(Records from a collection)
═══

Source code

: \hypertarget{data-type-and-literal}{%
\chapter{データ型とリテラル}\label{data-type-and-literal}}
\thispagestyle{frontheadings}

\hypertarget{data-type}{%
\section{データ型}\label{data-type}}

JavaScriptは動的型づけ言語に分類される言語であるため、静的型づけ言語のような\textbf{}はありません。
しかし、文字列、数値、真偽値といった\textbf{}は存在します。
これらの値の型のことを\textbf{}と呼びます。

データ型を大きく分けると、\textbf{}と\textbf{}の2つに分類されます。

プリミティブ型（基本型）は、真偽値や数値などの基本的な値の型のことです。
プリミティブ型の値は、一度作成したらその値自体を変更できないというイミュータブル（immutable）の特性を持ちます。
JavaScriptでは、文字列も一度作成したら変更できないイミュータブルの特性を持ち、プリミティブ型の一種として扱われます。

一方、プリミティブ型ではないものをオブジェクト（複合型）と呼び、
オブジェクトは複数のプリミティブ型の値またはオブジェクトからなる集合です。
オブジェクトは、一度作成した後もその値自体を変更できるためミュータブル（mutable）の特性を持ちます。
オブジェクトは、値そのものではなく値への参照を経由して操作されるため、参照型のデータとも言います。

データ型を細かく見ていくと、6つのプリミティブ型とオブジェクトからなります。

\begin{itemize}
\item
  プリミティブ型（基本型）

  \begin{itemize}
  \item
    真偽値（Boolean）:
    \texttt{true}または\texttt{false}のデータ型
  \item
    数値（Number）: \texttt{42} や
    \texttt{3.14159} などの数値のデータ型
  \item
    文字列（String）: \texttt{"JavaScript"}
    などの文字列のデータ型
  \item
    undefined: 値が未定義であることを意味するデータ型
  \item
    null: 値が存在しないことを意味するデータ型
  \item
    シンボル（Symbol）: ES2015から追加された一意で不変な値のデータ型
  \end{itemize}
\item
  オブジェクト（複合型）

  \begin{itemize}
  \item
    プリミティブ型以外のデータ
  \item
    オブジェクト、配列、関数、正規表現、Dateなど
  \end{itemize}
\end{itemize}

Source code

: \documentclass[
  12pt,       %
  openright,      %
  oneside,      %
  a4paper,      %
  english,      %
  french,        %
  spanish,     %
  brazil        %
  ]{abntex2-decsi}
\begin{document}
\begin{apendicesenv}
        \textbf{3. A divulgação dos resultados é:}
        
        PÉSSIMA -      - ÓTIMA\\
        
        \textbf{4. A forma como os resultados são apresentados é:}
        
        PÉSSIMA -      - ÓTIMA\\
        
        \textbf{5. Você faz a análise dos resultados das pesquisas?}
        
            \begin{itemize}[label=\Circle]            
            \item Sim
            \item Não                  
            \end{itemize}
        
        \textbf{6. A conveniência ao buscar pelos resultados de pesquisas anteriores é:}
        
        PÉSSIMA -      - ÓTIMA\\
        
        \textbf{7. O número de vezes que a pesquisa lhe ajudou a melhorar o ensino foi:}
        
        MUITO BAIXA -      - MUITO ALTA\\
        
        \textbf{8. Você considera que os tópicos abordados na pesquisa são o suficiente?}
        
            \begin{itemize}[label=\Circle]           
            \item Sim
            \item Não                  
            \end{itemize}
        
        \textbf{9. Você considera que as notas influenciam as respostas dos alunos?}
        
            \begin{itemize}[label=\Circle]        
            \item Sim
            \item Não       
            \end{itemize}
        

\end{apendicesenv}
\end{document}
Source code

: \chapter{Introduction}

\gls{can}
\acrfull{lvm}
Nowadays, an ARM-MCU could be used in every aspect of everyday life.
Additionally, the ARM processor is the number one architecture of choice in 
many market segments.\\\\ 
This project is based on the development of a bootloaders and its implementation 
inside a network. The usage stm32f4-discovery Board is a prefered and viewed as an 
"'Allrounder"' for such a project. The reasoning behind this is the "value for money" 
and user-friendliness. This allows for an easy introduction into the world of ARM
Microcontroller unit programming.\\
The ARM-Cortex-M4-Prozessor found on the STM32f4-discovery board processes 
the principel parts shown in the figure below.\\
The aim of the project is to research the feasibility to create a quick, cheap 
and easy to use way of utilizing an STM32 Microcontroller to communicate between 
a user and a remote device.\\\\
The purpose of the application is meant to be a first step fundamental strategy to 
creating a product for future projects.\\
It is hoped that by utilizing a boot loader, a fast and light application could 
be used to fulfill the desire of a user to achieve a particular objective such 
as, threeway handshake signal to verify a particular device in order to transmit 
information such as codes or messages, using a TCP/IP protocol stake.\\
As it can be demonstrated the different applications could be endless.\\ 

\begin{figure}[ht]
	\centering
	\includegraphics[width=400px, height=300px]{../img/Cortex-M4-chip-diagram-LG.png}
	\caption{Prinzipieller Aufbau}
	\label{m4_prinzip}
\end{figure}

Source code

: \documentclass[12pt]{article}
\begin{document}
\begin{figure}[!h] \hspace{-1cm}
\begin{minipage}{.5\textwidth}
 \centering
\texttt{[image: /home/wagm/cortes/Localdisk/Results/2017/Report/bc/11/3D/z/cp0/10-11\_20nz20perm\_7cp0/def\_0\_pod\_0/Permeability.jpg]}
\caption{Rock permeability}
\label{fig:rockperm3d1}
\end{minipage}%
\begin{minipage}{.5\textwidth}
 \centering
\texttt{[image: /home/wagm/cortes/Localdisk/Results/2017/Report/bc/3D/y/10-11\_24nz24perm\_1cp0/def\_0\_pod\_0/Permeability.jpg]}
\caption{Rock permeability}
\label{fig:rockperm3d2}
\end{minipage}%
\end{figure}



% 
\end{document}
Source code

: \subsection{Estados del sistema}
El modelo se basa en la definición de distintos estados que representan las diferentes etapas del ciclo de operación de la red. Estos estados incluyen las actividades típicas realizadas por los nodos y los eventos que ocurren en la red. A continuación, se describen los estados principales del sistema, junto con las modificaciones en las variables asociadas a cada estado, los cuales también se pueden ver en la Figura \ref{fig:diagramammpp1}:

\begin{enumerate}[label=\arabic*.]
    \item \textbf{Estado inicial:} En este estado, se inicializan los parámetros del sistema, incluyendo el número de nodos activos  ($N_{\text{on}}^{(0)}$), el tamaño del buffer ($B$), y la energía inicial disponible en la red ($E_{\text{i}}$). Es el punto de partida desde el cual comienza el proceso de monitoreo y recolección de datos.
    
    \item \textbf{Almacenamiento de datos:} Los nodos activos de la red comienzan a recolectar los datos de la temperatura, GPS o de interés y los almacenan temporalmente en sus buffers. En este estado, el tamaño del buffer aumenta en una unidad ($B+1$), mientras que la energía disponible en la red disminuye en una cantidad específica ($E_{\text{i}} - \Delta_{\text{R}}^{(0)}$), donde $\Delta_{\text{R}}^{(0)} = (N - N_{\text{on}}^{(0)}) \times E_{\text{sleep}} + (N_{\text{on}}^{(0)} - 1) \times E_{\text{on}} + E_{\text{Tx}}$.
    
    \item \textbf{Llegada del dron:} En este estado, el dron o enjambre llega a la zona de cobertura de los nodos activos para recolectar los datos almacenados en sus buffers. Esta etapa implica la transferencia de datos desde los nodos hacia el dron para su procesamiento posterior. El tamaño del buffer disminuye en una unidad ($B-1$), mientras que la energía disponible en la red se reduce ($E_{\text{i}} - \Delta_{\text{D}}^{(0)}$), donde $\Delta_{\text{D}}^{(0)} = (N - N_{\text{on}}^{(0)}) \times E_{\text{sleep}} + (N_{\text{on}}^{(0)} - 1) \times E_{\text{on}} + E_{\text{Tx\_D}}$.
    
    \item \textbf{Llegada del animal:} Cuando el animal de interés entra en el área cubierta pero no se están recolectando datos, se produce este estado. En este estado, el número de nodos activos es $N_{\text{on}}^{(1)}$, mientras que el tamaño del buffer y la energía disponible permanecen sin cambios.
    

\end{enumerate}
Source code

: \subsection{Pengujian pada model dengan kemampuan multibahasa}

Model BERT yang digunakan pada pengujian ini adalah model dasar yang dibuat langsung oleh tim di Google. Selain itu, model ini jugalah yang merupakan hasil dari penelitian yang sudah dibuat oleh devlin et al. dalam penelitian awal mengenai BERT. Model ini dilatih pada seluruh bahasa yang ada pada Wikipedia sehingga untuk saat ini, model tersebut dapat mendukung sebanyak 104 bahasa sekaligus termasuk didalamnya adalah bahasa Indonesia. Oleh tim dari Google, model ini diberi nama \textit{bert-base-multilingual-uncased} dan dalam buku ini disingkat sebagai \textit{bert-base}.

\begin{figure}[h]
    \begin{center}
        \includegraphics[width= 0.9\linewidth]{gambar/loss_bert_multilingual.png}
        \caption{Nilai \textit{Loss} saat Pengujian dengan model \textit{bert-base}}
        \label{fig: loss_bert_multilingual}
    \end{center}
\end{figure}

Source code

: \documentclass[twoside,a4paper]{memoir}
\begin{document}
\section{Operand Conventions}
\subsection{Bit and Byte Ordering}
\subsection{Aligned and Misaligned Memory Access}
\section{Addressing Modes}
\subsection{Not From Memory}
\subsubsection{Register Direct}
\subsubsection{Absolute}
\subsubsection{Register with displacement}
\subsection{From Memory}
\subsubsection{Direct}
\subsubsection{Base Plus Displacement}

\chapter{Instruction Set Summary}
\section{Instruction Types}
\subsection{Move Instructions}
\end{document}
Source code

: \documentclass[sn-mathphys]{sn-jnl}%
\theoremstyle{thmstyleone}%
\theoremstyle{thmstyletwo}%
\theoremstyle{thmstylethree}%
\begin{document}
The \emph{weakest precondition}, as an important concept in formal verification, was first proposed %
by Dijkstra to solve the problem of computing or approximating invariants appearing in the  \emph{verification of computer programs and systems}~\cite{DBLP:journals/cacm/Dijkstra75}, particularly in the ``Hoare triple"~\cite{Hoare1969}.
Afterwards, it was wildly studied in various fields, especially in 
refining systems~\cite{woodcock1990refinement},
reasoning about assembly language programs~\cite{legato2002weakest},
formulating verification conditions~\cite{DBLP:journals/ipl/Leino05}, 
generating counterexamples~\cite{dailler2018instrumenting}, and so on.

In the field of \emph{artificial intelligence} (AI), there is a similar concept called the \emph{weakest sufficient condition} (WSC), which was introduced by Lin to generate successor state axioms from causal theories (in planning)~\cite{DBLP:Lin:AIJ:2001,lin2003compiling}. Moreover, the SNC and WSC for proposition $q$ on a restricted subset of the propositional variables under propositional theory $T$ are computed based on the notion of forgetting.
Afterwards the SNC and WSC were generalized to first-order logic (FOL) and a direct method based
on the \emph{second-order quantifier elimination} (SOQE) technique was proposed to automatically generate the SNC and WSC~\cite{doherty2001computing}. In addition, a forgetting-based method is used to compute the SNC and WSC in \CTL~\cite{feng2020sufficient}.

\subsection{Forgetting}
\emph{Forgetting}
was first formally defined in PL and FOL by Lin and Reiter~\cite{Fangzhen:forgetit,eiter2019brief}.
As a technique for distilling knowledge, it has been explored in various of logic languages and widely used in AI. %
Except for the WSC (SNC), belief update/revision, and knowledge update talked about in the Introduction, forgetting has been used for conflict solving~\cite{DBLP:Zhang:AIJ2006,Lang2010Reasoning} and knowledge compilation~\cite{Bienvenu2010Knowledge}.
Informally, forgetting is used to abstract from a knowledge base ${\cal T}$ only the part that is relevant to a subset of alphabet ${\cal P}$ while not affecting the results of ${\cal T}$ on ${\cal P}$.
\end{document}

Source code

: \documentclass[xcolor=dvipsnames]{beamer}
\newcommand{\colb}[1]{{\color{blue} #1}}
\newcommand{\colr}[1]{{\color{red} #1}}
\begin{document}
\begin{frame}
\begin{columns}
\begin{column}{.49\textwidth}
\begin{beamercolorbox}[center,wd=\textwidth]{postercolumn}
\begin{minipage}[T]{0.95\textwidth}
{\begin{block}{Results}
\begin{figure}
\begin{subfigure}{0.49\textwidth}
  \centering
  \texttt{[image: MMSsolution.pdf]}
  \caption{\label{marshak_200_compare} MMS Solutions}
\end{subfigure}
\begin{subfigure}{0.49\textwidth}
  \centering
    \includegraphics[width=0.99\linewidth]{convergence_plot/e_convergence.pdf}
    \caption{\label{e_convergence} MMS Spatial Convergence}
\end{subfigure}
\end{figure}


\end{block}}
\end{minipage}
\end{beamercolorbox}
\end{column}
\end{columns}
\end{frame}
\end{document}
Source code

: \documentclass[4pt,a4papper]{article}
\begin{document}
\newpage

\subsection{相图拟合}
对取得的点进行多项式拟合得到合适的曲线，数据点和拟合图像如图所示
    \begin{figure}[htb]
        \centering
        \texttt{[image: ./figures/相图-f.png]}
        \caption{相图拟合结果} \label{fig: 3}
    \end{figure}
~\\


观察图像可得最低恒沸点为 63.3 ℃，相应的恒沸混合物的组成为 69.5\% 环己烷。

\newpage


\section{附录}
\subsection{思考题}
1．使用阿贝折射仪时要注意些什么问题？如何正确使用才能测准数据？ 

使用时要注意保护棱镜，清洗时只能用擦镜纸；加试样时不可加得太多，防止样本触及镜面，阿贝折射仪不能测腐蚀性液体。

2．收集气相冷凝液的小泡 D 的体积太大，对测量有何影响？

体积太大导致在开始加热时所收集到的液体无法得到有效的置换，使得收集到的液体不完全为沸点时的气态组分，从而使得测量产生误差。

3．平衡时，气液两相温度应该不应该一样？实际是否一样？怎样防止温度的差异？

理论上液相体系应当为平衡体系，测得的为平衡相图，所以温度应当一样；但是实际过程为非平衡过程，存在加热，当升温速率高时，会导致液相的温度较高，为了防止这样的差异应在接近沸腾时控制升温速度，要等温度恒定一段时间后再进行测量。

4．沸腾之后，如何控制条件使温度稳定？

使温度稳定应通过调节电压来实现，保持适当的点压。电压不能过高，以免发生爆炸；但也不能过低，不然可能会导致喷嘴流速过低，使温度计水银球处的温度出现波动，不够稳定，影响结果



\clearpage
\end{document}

═══

→ **What to do**
Wherever the word "device" turns up in the records, copy out the line it is on.

→ **Task result**
a user and a remote device.\\\\
as, threeway handshake signal to verify a particular device in order to transmit 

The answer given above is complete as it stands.